* DATA FOR PROCESSING *

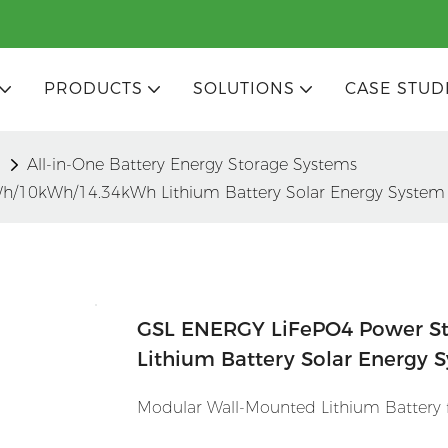
PRODUCTS
SOLUTIONS
CASE STUD
m
All-in-One Battery Energy Storage Systems
h/10kWh/14.34kWh Lithium Battery Solar Energy System
GSL ENERGY LiFePO4 Power S
Lithium Battery Solar Energy 
Modular Wall-Mounted Lithium Battery fo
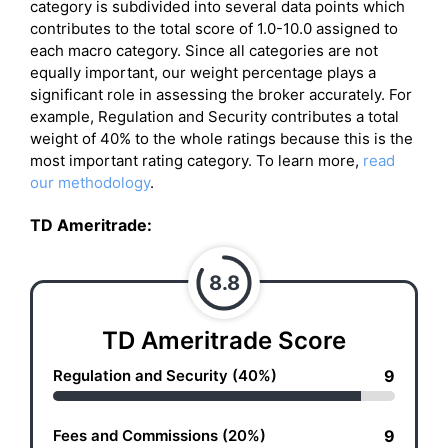
category is subdivided into several data points which
contributes to the total score of 1.0-10.0 assigned to
each macro category. Since all categories are not
equally important, our weight percentage plays a
significant role in assessing the broker accurately. For
example, Regulation and Security contributes a total
weight of 40% to the whole ratings because this is the
most important rating category. To learn more,
read
our methodology
.
TD Ameritrade
:
8.8
TD Ameritrade Score
Regulation and Security (40%)
9
Fees and Commissions (20%)
9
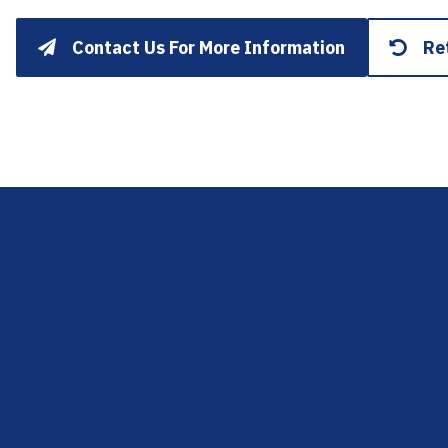
Contact Us For More Information
Re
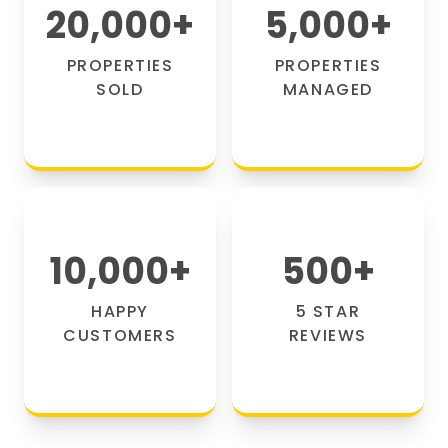
20,000
+
5,000
+
PROPERTIES
PROPERTIES
SOLD
MANAGED
10,000
+
500
+
HAPPY
5 STAR
CUSTOMERS
REVIEWS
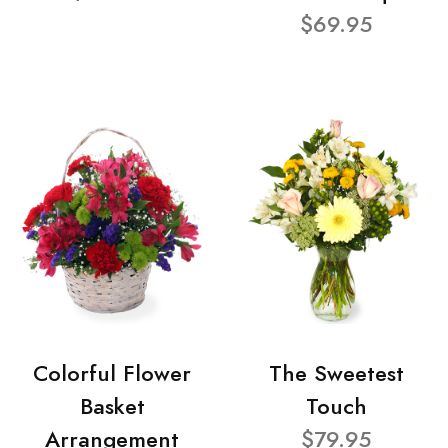
$69.95
Colorful Flower
The Sweetest
Basket
Touch
Arrangement
$79.95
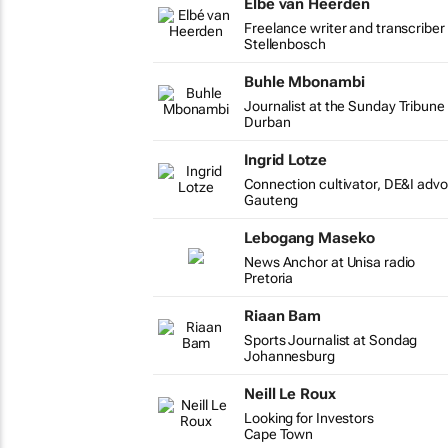
Elbé van Heerden
Freelance writer and transcriber
Stellenbosch
Buhle Mbonambi
Journalist at the Sunday Tribun
Durban
Ingrid Lotze
Connection cultivator, DE&I adv
Gauteng
Lebogang Maseko
News Anchor at Unisa radio
Pretoria
Riaan Bam
Sports Journalist at Sondag
Johannesburg
Neill Le Roux
Looking for Investors
Cape Town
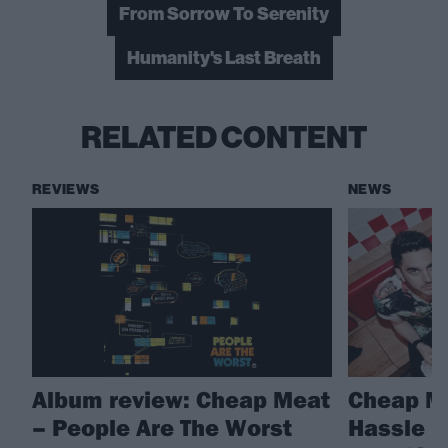
From Sorrow To Serenity
Humanity's Last Breath
RELATED CONTENT
REVIEWS
NEWS
Album review: Cheap Meat
Cheap Me
– People Are The Worst
Hassle R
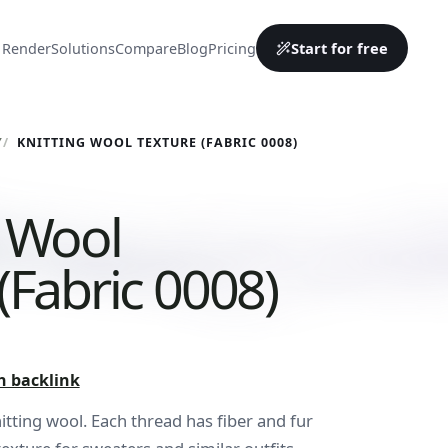
Start for free
 Render
Solutions
Compare
Blog
Pricing
Y
KNITTING WOOL TEXTURE (FABRIC 0008)
g Wool
(Fabric 0008)
h backlink
nitting wool. Each thread has fiber and fur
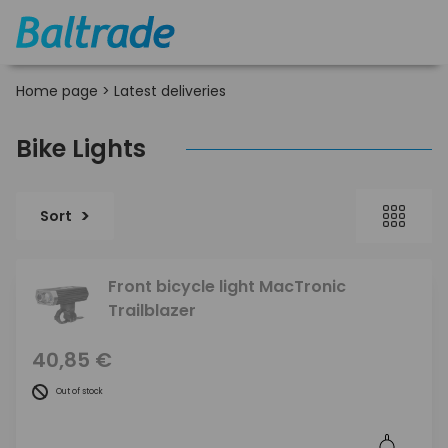
Home page
>
Latest deliveries
Bike Lights
Sort
Front bicycle light MacTronic
Trailblazer
40,85 €
Out of stock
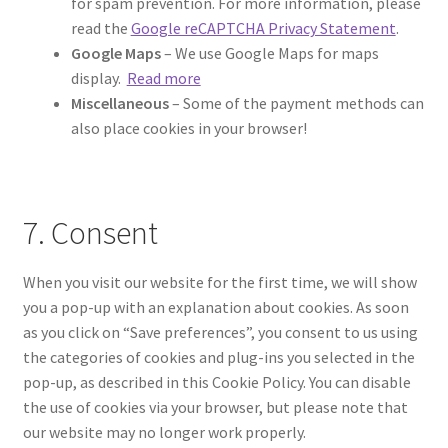
for spam prevention. For more information, please
read the
Google reCAPTCHA Privacy Statement
.
Google Maps
– We use Google Maps for maps
display.
Read more
Miscellaneous
– Some of the payment methods can
also place cookies in your browser!
7. Consent
When you visit our website for the first time, we will show
you a pop-up with an explanation about cookies. As soon
as you click on “Save preferences”, you consent to us using
the categories of cookies and plug-ins you selected in the
pop-up, as described in this Cookie Policy. You can disable
the use of cookies via your browser, but please note that
our website may no longer work properly.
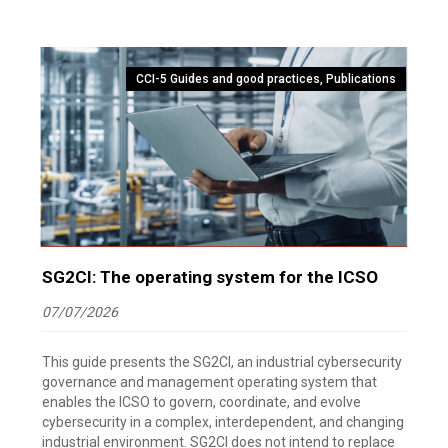
CCI-5 Guides and good practices
,
Publications
SG2CI: The operating system for the ICSO
07/07/2026
This guide presents the SG2CI, an industrial cybersecurity
governance and management operating system that
enables the ICSO to govern, coordinate, and evolve
cybersecurity in a complex, interdependent, and changing
industrial environment. SG2CI does not intend to replace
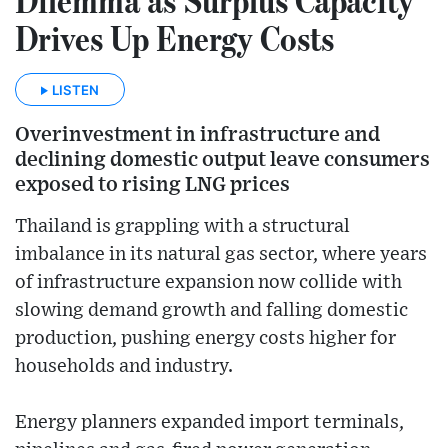
Dilemma as Surplus Capacity
Drives Up Energy Costs
LISTEN
Overinvestment in infrastructure and
declining domestic output leave consumers
exposed to rising LNG prices
Thailand is grappling with a structural
imbalance in its natural gas sector, where years
of infrastructure expansion now collide with
slowing demand growth and falling domestic
production, pushing energy costs higher for
households and industry.
Energy planners expanded import terminals,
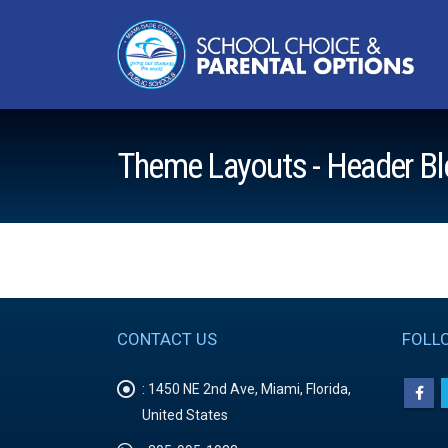
Theme Layouts - Header Bl
CONTACT US
FOLL
:
1450 NE 2nd Ave, Miami, Florida,
United States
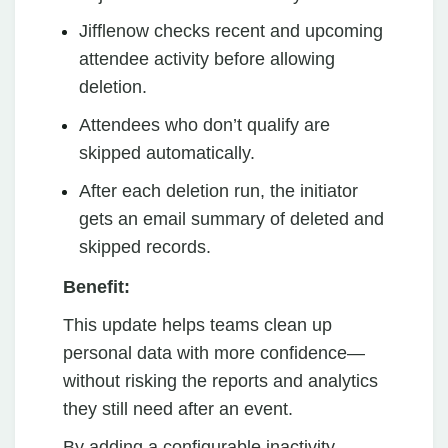
Jifflenow checks recent and upcoming
attendee activity before allowing
deletion.
Attendees who don’t qualify are
skipped automatically.
After each deletion run, the initiator
gets an email summary of deleted and
skipped records.
Benefit:
This update helps teams clean up
personal data with more confidence—
without risking the reports and analytics
they still need after an event.
By adding a configurable inactivity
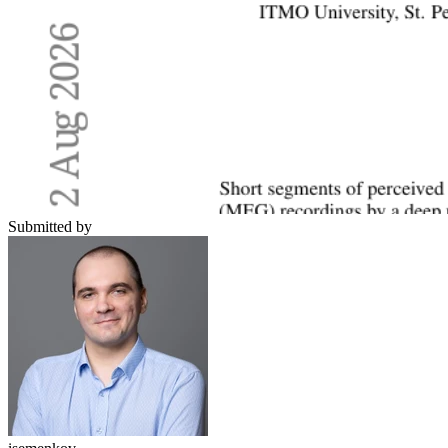
Submitted by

* WHAT YOU NEED TO DO *
Set every record down verbatim. No pictures belong in the copy.

* EXERCISE OUTPUT *
PRODUCTS
SOLUTIONS
CASE STUD
m
All-in-One Battery Energy Storage Systems
h/10kWh/14.34kWh Lithium Battery Solar Energy System
GSL ENERGY LiFePO4 Power S
Lithium Battery Solar Energy 
Modular Wall-Mounted Lithium Battery fo
category is subdivided into several data points which
contributes to the total score of 1.0-10.0 assigned to
each macro category. Since all categories are not
equally important, our weight percentage plays a
significant role in assessing the broker accurately. For
example, Regulation and Security contributes a total
weight of 40% to the whole ratings because this is the
most important rating category. To learn more,
read
our methodology
.
TD Ameritrade
:
8.8
TD Ameritrade Score
Regulation and Security (40%)
9
Fees and Commissions (20%)
9
Contact Us For More Information
Re
20,000
+
5,000
+
PROPERTIES
PROPERTIES
SOLD
MANAGED
10,000
+
500
+
HAPPY
5 STAR
CUSTOMERS
REVIEWS
$69.95
Colorful Flower
The Sweetest
Basket
Touch
Arrangement
$79.95
Elbé van Heerden
Freelance writer and transcriber
Stellenbosch
Buhle Mbonambi
Journalist at the Sunday Tribun
Durban
Ingrid Lotze
Connection cultivator, DE&I adv
Gauteng
Lebogang Maseko
News Anchor at Unisa radio
Pretoria
Riaan Bam
Sports Journalist at Sondag
Johannesburg
Neill Le Roux
Looking for Investors
Cape Town
From Sorrow To Serenity
Humanity's Last Breath
RELATED CONTENT
REVIEWS
NEWS
Album review: Cheap Meat
Cheap Me
– People Are The Worst
Hassle R
Start for free
 Render
Solutions
Compare
Blog
Pricing
Y
KNITTING WOOL TEXTURE (FABRIC 0008)
g Wool
(Fabric 0008)
h backlink
nitting wool. Each thread has fiber and fur
Home page
>
Latest deliveries
Bike Lights
Sort
Front bicycle light MacTronic
Trailblazer
40,85 €
Out of stock
for spam prevention. For more information, please
read the
Google reCAPTCHA Privacy Statement
.
Google Maps
– We use Google Maps for maps
display.
Read more
Miscellaneous
– Some of the payment methods can
also place cookies in your browser!
7. Consent
When you visit our website for the first time, we will show
you a pop-up with an explanation about cookies. As soon
as you click on “Save preferences”, you consent to us using
the categories of cookies and plug-ins you selected in the
pop-up, as described in this Cookie Policy. You can disable
the use of cookies via your browser, but please note that
our website may no longer work properly.
CCI-5 Guides and good practices
,
Publications
SG2CI: The operating system for the ICSO
07/07/2026
This guide presents the SG2CI, an industrial cybersecurity
governance and management operating system that
enables the ICSO to govern, coordinate, and evolve
cybersecurity in a complex, interdependent, and changing
industrial environment. SG2CI does not intend to replace
Dilemma as Surplus Capacity
Drives Up Energy Costs
LISTEN
Overinvestment in infrastructure and
declining domestic output leave consumers
exposed to rising LNG prices
Thailand is grappling with a structural
imbalance in its natural gas sector, where years
of infrastructure expansion now collide with
slowing demand growth and falling domestic
production, pushing energy costs higher for
households and industry.
Energy planners expanded import terminals,
Theme Layouts - Header Bl
CONTACT US
FOLL
:
1450 NE 2nd Ave, Miami, Florida,
United States
Jifflenow checks recent and upcoming
attendee activity before allowing
deletion.
Attendees who don’t qualify are
skipped automatically.
After each deletion run, the initiator
gets an email summary of deleted and
skipped records.
Benefit:
This update helps teams clean up
personal data with more confidence—
without risking the reports and analytics
they still need after an event.
By adding a configurable inactivity
Submitted by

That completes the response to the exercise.